TASK TO COMPLETE
Return, without any change, every line from the beginning of the rows below down to the line containing "common name: California pitcher plant", with both the first line and that line included.

DATA TO USE
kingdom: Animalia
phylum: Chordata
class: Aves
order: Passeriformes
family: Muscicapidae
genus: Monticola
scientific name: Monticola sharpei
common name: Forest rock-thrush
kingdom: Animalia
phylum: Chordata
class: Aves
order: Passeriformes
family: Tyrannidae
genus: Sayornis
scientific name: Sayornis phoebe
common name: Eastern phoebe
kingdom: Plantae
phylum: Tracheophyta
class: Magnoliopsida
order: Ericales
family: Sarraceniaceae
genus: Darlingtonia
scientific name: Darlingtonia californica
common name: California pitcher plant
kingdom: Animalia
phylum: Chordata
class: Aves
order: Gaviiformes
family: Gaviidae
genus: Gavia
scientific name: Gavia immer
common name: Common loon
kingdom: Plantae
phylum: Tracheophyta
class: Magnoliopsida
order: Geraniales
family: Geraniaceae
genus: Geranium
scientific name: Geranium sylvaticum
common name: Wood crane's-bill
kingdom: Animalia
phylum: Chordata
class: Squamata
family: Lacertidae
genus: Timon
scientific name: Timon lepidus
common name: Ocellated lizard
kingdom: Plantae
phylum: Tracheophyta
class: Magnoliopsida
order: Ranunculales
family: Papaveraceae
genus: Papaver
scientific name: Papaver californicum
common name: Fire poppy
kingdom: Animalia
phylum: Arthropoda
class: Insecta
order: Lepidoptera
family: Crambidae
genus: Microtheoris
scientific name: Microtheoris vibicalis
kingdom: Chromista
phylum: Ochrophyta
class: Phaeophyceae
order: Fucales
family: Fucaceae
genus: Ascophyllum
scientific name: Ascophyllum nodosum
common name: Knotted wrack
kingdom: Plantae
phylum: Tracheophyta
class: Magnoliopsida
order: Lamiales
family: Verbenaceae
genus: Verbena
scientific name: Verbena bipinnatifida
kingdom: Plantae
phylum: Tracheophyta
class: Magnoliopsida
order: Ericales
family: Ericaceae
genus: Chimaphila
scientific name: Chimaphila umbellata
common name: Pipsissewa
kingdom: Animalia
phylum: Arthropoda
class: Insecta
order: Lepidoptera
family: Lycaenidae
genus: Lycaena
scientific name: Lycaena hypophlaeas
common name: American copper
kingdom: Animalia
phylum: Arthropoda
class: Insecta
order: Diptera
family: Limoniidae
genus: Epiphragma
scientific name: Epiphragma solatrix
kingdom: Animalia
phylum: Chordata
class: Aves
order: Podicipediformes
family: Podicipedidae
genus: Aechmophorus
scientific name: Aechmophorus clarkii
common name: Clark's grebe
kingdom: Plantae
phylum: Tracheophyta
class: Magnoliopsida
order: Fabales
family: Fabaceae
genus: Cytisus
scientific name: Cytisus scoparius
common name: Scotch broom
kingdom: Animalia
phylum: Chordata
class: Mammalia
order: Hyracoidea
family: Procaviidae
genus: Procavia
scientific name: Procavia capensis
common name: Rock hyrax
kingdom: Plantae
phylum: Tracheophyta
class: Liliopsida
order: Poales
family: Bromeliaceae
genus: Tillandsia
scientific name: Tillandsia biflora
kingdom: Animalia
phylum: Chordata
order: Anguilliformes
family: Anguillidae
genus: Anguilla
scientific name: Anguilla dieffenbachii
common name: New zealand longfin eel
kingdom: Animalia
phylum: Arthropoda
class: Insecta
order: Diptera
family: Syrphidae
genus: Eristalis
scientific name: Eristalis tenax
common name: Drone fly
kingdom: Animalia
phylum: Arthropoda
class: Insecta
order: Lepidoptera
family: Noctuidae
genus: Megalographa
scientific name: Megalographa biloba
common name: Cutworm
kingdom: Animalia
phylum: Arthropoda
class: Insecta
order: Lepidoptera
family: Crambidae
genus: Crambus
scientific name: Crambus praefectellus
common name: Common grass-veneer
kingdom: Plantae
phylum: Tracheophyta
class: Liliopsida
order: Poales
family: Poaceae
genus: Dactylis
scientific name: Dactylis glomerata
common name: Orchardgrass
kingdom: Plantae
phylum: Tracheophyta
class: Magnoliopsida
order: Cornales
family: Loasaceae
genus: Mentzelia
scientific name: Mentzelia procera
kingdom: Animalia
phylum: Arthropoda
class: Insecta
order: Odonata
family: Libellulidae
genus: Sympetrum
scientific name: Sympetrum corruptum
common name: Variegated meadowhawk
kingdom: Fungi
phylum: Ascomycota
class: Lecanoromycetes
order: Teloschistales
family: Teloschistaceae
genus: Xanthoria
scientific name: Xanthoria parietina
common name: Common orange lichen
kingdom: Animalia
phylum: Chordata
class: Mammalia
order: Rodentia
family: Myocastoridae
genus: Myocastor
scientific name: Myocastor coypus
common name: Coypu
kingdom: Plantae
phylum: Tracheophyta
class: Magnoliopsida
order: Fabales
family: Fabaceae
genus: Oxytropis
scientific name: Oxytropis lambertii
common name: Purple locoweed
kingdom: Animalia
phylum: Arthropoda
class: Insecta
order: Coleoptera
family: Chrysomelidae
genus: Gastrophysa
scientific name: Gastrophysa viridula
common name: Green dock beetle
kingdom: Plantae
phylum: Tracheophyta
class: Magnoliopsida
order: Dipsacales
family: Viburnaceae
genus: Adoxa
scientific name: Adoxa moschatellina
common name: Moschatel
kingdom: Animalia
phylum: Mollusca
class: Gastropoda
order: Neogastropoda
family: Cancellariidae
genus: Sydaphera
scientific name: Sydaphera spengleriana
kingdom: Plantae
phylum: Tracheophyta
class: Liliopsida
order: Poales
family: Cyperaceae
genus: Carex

ANSWER TO THIS TASK
kingdom: Animalia
phylum: Chordata
class: Aves
order: Passeriformes
family: Muscicapidae
genus: Monticola
scientific name: Monticola sharpei
common name: Forest rock-thrush
kingdom: Animalia
phylum: Chordata
class: Aves
order: Passeriformes
family: Tyrannidae
genus: Sayornis
scientific name: Sayornis phoebe
common name: Eastern phoebe
kingdom: Plantae
phylum: Tracheophyta
class: Magnoliopsida
order: Ericales
family: Sarraceniaceae
genus: Darlingtonia
scientific name: Darlingtonia californica
common name: California pitcher plant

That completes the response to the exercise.